**Things to do**:
1 > Please reproduce the part of the lipoprotein(a) abstract starting at "The Binding Activity of" and ending at "Domains on Apolipoprotein(a)", word for word.
2 > Name each abbreviation that the lipoprotein(a) abstract introduces in parentheses, along with the term it stands for.

**Source passage**:
=======

The Binding Activity of the Macrophage Lipoprotein(a)/Apolipoprotein(a) Receptor Is Induced by Cholesterol via a Post-translational Mechanism and Recognizes Distinct Kringle Domains on Apolipoprotein(a)

Abstract

Elevated plasma levels of lipoprotein(a) (Lp(a)) can be a risk factor for atherosclerosis, and the interaction of Lp(a) with cholesterol-loaded macrophages (foam cells) in atheromata may be important in Lp(a)-induced atherogenesis. We have previously shown that when cultured macrophages are loaded with cholesterol, they acquire the ability to internalize and lysosomally degrade Lp(a) via interaction between a novel cell-surface receptor activity and the apolipoprotein(a) (apo(a)) moiety of Lp(a). Herein we explore the cell-surface binding of recombinant apo(a) (r-apo(a)) by foam cells. Whereas the induction of degradation of r-apo(a) by cholesterol loading of macrophages depended on new protein synthesis, the induction of binding of r-apo(a) did not. Furthermore, J774 macrophages bound r-apo(a) in a cholesterol-regulatable and specific manner but degraded r-apo(a) poorly. Thus, the binding and internalization/degradation functions of the receptor activity are distinct. To explore which domains on r-apo(a) interact with the foam cell receptor, we conducted a series of competitive and direct binding and degradation experiments using 12 r-apo(a) constructs that differed in their content of specific kringle subtypes. These data, as well as complementary data with anti-apo(a) monoclonal antibodies, indicated that the region centered around kringle type IV, subtypes 6-7 (KIV6-7) is important in receptor binding. Remarkably, a cholesterol-induced receptor activity with similar structural specificity was also found on Chinese hamster ovary cells. In conclusion, the foam cell Lp(a)/apo(a) receptor consists of a cholesterol-regulatable binding activity and a short-lived component necessary for internalization or lysosomal degradation; the binding activity interacts with a distinct region of apo(a) that is different from that involved in competition for plasminogen binding.

=======

**Saved entries**:
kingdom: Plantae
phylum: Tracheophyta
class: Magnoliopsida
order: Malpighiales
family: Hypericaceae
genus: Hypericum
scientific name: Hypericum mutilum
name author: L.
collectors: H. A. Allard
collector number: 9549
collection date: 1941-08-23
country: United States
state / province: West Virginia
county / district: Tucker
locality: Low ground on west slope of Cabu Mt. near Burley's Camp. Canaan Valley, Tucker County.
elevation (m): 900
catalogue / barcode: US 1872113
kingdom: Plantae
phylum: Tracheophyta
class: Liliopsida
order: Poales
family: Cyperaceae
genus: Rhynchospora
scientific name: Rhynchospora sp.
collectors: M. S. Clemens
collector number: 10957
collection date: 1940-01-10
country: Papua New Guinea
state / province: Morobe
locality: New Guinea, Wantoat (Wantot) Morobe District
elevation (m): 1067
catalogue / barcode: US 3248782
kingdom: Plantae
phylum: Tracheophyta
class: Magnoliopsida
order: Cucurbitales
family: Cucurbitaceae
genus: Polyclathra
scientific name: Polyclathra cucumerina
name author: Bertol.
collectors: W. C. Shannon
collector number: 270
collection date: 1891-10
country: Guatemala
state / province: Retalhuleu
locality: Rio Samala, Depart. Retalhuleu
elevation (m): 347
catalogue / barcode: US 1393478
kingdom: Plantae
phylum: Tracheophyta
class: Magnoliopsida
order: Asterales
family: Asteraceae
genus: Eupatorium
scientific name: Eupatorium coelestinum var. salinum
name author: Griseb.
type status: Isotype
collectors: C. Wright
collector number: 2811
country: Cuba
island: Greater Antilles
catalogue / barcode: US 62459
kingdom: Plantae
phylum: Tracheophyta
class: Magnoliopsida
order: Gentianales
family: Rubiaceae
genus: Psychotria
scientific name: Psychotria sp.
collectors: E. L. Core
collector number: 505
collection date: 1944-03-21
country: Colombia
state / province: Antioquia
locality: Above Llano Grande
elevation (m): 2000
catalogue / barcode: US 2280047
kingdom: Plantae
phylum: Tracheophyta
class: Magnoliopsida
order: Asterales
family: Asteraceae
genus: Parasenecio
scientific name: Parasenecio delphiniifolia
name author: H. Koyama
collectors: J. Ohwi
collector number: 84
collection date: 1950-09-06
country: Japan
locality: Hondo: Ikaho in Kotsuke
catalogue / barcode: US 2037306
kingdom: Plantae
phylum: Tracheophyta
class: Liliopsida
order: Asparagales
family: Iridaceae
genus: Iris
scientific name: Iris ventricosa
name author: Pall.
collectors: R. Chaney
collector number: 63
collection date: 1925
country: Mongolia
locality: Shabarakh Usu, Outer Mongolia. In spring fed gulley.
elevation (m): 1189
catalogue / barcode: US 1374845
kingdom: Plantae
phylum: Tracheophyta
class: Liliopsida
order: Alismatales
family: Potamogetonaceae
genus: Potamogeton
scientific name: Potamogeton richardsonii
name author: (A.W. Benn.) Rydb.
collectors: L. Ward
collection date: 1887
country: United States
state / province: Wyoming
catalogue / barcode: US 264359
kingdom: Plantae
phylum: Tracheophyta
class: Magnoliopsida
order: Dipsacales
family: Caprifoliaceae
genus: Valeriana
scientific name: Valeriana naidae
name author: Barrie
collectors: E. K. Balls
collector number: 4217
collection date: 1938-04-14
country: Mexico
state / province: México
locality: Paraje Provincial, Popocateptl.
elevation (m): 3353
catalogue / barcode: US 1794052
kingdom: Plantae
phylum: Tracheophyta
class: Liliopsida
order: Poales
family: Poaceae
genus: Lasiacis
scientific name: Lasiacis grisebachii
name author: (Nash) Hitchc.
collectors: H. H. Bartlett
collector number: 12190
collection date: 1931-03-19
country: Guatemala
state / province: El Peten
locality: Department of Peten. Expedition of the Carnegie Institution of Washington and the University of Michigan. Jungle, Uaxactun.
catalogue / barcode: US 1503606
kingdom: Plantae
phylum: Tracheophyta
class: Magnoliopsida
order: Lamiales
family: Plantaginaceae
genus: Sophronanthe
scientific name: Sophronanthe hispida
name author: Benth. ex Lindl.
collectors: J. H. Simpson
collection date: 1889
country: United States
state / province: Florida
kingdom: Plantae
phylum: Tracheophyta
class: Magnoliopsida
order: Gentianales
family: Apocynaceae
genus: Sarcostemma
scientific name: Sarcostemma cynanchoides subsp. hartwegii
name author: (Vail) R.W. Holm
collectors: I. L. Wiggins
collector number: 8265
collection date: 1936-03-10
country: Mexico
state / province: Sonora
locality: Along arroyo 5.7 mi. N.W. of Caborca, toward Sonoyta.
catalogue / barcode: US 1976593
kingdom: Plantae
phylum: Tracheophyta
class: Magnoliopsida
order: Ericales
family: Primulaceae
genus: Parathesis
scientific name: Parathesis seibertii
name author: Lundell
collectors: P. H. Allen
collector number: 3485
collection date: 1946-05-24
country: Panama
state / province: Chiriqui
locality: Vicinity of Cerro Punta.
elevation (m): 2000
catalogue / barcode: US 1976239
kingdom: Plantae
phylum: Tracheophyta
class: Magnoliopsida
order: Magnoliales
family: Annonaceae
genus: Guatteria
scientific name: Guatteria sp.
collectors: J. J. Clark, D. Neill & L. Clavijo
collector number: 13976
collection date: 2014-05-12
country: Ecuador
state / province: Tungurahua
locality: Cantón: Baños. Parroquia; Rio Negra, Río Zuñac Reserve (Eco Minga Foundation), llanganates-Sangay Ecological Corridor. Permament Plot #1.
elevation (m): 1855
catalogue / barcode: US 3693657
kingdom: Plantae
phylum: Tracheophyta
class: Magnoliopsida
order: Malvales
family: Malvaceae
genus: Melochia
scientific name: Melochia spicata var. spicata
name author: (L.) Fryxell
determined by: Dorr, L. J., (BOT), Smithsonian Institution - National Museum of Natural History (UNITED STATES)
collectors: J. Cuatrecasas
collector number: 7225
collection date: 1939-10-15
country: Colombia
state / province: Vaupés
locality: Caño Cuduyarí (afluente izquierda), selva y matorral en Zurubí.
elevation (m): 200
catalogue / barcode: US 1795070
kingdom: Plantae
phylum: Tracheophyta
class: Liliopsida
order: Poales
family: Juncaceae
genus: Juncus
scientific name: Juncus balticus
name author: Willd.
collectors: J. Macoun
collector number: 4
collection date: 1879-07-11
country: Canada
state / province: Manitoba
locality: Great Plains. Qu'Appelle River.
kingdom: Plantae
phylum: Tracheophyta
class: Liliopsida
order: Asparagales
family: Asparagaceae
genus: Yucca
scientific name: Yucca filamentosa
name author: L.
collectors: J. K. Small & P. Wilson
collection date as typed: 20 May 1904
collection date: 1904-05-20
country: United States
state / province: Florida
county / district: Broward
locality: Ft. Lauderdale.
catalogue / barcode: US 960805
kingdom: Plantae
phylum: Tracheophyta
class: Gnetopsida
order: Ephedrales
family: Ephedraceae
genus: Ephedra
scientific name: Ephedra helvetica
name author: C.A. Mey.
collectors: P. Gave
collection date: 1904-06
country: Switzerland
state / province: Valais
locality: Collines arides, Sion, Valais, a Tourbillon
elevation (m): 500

=======

**Answer section**:
1 >
The Binding Activity of the Macrophage Lipoprotein(a)/Apolipoprotein(a) Receptor Is Induced by Cholesterol via a Post-translational Mechanism and Recognizes Distinct Kringle Domains on Apolipoprotein(a)

2 >
Lp(a): lipoprotein(a)
apo(a): apolipoprotein(a)
r-apo(a): recombinant apo(a)
KIV6-7: kringle type IV, subtypes 6-7